A cool September breeze swept off the water. He turned toward the scents of the sea, and as usual, fond memories rolled in. He’d spent years watching over his two younger brothers, his sister, and their many cousins there at the Salty Hog. They’d eat dinner downstairs in the restaurant with their families, and then the kids would play outside on the grounds while their parents handled business and hung out upstairs in the bar, dancing and socializing with other Dark Knight families.
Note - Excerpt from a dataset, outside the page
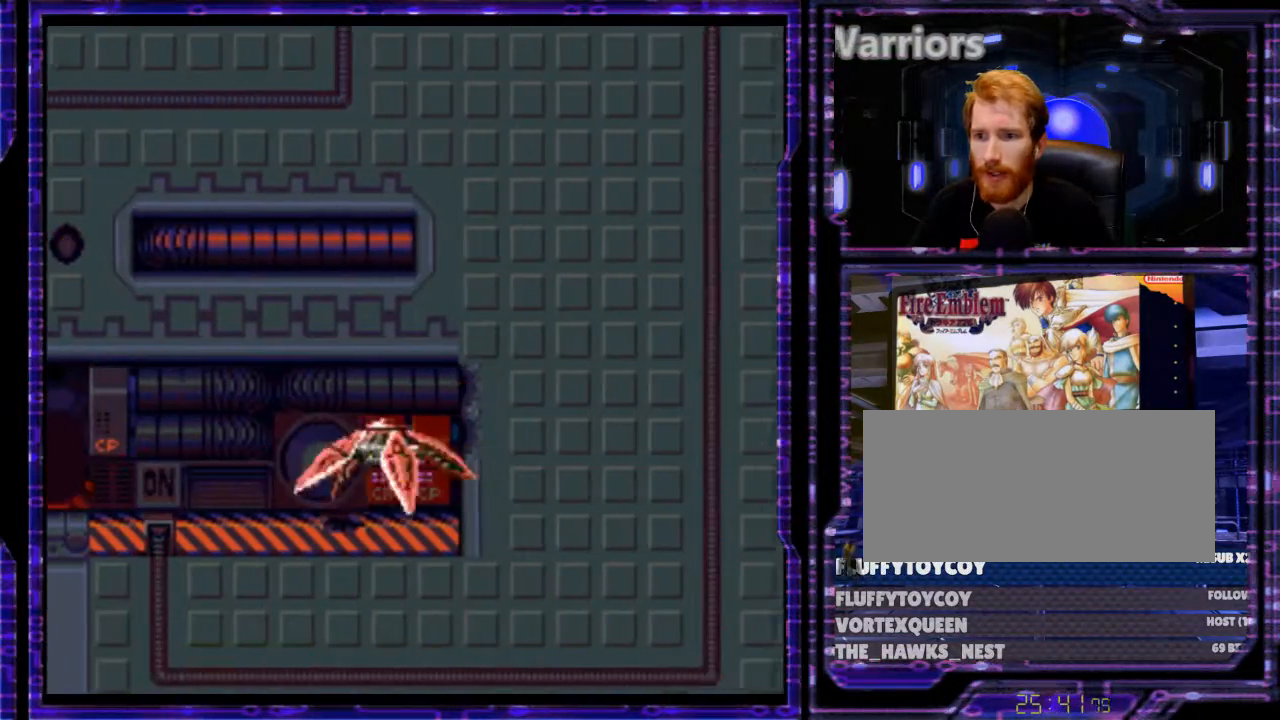
{"buttons": ["DPAD_LEFT"], "events": [[500, "DPAD_LEFT", "down"]]}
He could still see his siblings and cousins running around on the docks and in the sand and grass as he and Blaine, his eldest cousin, tried to keep tabs on everyone. A bittersweet memory of his late younger sister, Ashley, trickled in. She’d been ten years old, smiling as bright as the morning sun, laughing hysterically, her long, always-tangled strawberry-blond hair flying over her shoulders as she and their cousin Madigan, an energetic brunette who was a few months younger than Ashley, chased their brothers with squirt guns. When all the boys had turned on them, the girls had run behind Tank in fits of giggles, hiding from the others. Tank had been six feet tall by the time he was fourteen and had hit his full height of six four two years later. He’d fended off the gaggle of rambunctious boys that night as if Ashley’s and Madigan’s lives had depended on it. He’d always been protective of his siblings and cousins, saving them from fights and getting them out of trouble, until the night he hadn’t been there when Ashley had needed him most.
He gritted his teeth against the images impaling him, but there was no softening the crushing pain he’d carried since the night he’d lost the brightest light he’d ever known.
A couple of motorcycles rumbled into the parking lot, drawing him from his thoughts. He climbed off his bike as his brother Baz and their cousin Blaine climbed off theirs. Like Tank, they wore their black leather vests with Dark Knights patches over T-shirts. Tank and Baz’s father, Conroy, and Blaine’s father, their uncle Rob, who went by the road name Preacher, had founded the Bayside chapter of the Dark Knights about thirty years ago. Tank’s other brother, Dwayne, who went by the road name Gunner, and their male cousins were also members. The club was as much a part of their lives as the air they breathed.
“Hey, man,” Baz called over as they locked their helmets to their bikes. The brawny veterinarian was known as the Lower Cape’s most eligible bachelor. He flicked his chin, sending his longish dirty-blond hair out of his eyes. “You just get here, or are you leaving?”
Tank strode over to them. “Just got here.”
Blaine, a James Marsden lookalike with wavy dark hair, shocking blue eyes, and a playful nature, clapped a hand on Tank’s shoulder. “Good, you can hang with us and we can give you shit about losing at pool last night.”
Tank scoffed.
As they headed for the stairs that led up to the bar, Tank scanned the lot for waitress Leah Yates’s blue Honda Civic and spotted it beneath an umbrella of trees, kicking his protective instincts into overdrive. He’d spent the summer wondering about the mysterious girl who moved with the silence of a still summer’s day, as if she’d like to be invisible. He had enough resources to find out everything there was to know about her with a few phone calls. But while he’d done that in other situations when people were in trouble, Leah hadn’t given any indication that she needed anyone’s help, and it felt wrong to invade her privacy just to satisfy his curiosity.
“It’s by the trees.” Baz nodded in the direction of Leah’s car as they climbed the steps. “Passed it on my way in.”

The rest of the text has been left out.